■ **Stored items from a collection**:
__________
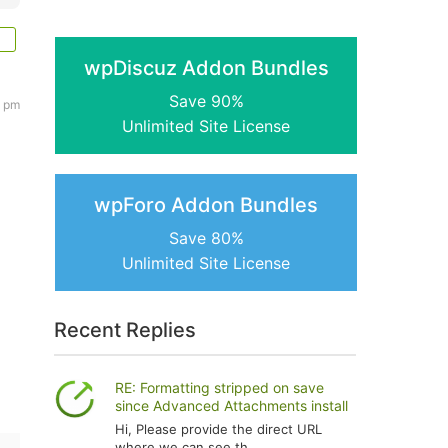
wpDiscuz Addon Bundles
Save 90%
6 pm
Unlimited Site License
wpForo Addon Bundles
Save 80%
Unlimited Site License
Recent Replies
RE: Formatting stripped on save
since Advanced Attachments install
Hi, Please provide the direct URL
where we can see th...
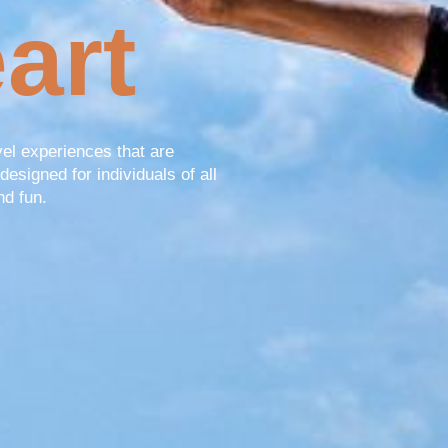
art
vel experiences that are
designed for individuals of all
nd fun.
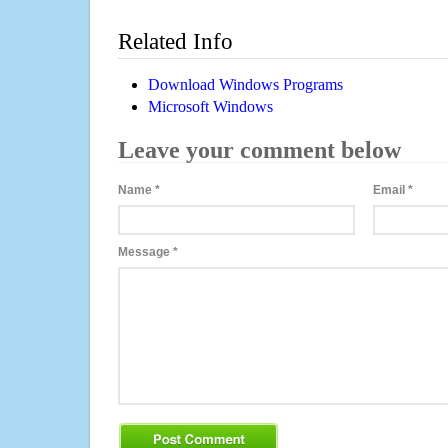
Related Info
Download Windows Programs
Microsoft Windows
Leave your comment below
Name
*
Email
*
Message
*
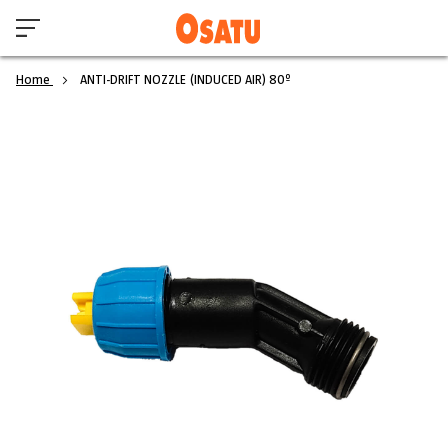
Home
ANTI-DRIFT NOZZLE (INDUCED AIR) 80º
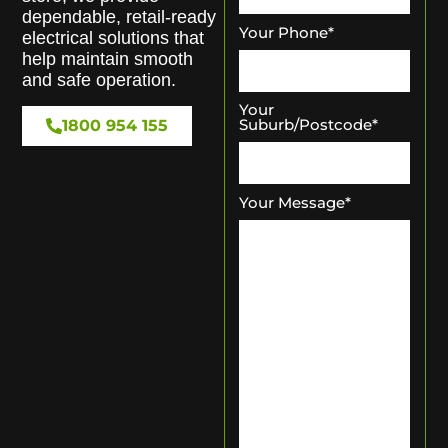
dependable, retail-ready
Your Phone
*
electrical solutions that
help maintain smooth
and safe operation.
Your
Suburb/Postcode
*
1800 954 155
Your Message
*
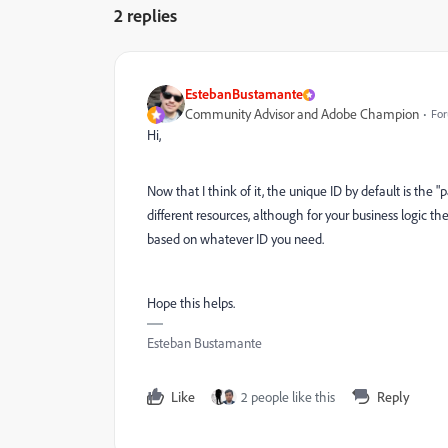
2 replies
EstebanBustamante
Community Advisor and Adobe Champion
For
Hi,
Now that I think of it, the unique ID by default is the "
different resources, although for your business logic the
based on whatever ID you need.
Hope this helps.
Esteban Bustamante
Like
2 people like this
Reply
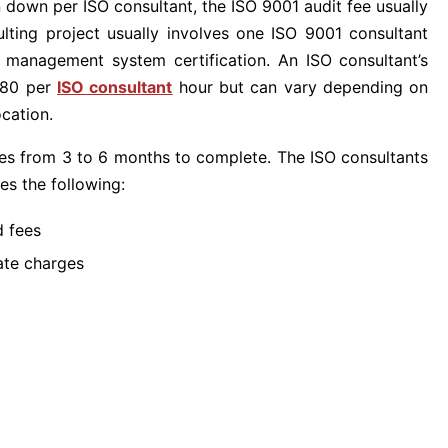
 down per ISO consultant, the ISO 9001 audit fee usually
lting project usually involves one ISO 9001 consultant
O management system certification. An ISO consultant’s
 $80 per
ISO consultant
hour but can vary depending on
ocation.
akes from 3 to 6 months to complete. The ISO consultants
es the following:
d fees
ate charges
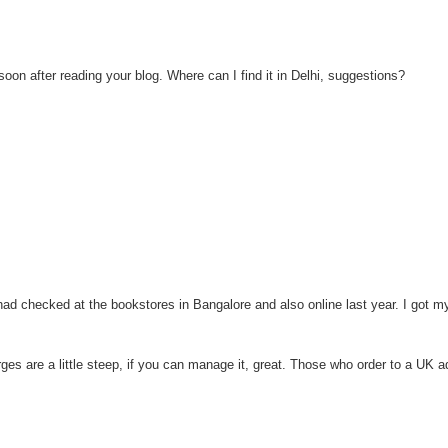
on after reading your blog. Where can I find it in Delhi, suggestions?
I had checked at the bookstores in Bangalore and also online last year. I got 
rges are a little steep, if you can manage it, great. Those who order to a UK 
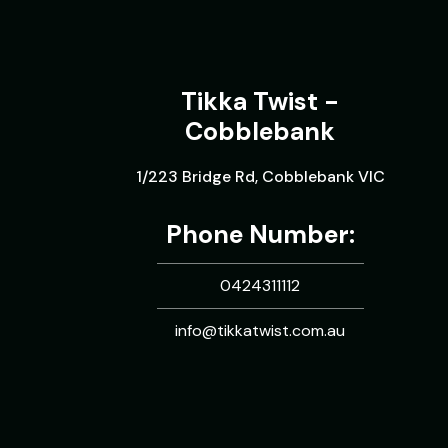
Tikka Twist -
Cobblebank
1/223 Bridge Rd, Cobblebank VIC
Phone Number:
0424311112
info@tikkatwist.com.au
__________
■ **EXERCISE OBJECTIVE**: Each line in the data that holds the string "Bundles" needs to be copied.

■ **PROBLEM SOLUTION**:
wpDiscuz Addon Bundles
wpForo Addon Bundles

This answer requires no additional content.